With respect to the WTO, there is no hope of progress in resolving this challenge until the world’s most advanced economies are prepared to take on the full commitments associated with WTO membership.  To help ensure that those countries live up to their commitments, it shall be the policy of the United States to make trade more free, fair, and reciprocal by devoting all necessary resources toward changing the WTO approach to developing-country status such that advanced economies can no longer avail themselves of unwarranted benefits despite abundant evidence of economic strength.

Sec. 2.  Changing the WTO Approach to Flexibilities Associated with Developing-Country Status.  (a)  To advance the policy set forth in section 1 of this memorandum, the United States Trade Representative (USTR) shall, as appropriate and consistent with applicable law, use all available means to secure changes at the WTO that would prevent self-declared developing countries from availing themselves of flexibilities in WTO rules and negotiations that are not justified by appropriate economic and other indicators.  Where appropriate and consistent with law, the USTR shall pursue this action in cooperation with other like-minded WTO Members.
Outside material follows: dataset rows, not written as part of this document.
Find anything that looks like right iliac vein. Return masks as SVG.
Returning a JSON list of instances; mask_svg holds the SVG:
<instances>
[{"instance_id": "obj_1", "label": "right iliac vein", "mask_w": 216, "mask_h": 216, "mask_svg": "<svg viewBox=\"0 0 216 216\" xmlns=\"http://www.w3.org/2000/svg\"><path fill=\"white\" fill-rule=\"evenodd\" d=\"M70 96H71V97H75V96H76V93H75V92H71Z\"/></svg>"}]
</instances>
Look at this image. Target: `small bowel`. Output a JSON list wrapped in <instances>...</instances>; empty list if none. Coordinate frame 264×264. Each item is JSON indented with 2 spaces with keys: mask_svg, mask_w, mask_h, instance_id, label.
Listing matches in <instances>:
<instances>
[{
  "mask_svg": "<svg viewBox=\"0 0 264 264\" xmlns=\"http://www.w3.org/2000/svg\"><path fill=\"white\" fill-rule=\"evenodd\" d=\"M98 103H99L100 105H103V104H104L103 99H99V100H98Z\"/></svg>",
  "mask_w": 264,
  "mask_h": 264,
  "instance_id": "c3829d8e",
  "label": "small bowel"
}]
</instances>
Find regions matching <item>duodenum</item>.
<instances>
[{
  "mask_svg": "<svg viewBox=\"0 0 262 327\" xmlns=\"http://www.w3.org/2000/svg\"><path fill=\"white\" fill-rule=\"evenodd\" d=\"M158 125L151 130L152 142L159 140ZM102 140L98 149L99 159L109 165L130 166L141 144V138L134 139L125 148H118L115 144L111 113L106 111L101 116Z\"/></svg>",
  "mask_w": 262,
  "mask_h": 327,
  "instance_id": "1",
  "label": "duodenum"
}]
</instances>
(b)  Within 60 days of the date of this memorandum, the USTR shall update the President on his progress under subsection (a) of this section.

Sec. 3.  Ending Unfair Trade Benefits.  (a)  If, within 90 days of the date of this memorandum, the USTR determines that substantial progress has not been made toward achieving the changes described in section 2 of this memorandum, the USTR shall, as appropriate and to the extent consistent with law:

(i)   no longer treat as a developing country for the purposes of the WTO any WTO Member that in the USTR’s judgment is improperly declaring itself a developing country and inappropriately seeking the benefit of flexibilities in WTO rules and negotiations; and

(ii)  where relevant, not support any such country’s membership in the OECD.

(b)  Before taking any action under subsection (a) of this section, the USTR shall:

(i)    consult with the Trade Policy Committee established under section 242 of the Trade Expansion Act of 1962 (19 U.S.C. 1872);

(ii)   consult with the National Security Council and the National Economic Council as to the advisability of interagency coordination through the process described in National Security Presidential Memorandum-4 of April 4, 2017 (Organization of the National Security Council, the Homeland Security Council, and Subcommittees), or any successor document; and

(iii)  consider the WTO Member’s involvement in global trade, membership in key economic decision-making groups, placement within relative economic and other indicators, and any other factors the USTR deems appropriate.

(c)  The USTR shall publish on its website a list of all self-declared developing countries that the USTR believes are inappropriately seeking the benefit of developing-country flexibilities in WTO rules and negotiations.

Sec. 4.  Publication.  The USTR is authorized and directed to publish this memorandum in the Federal Register.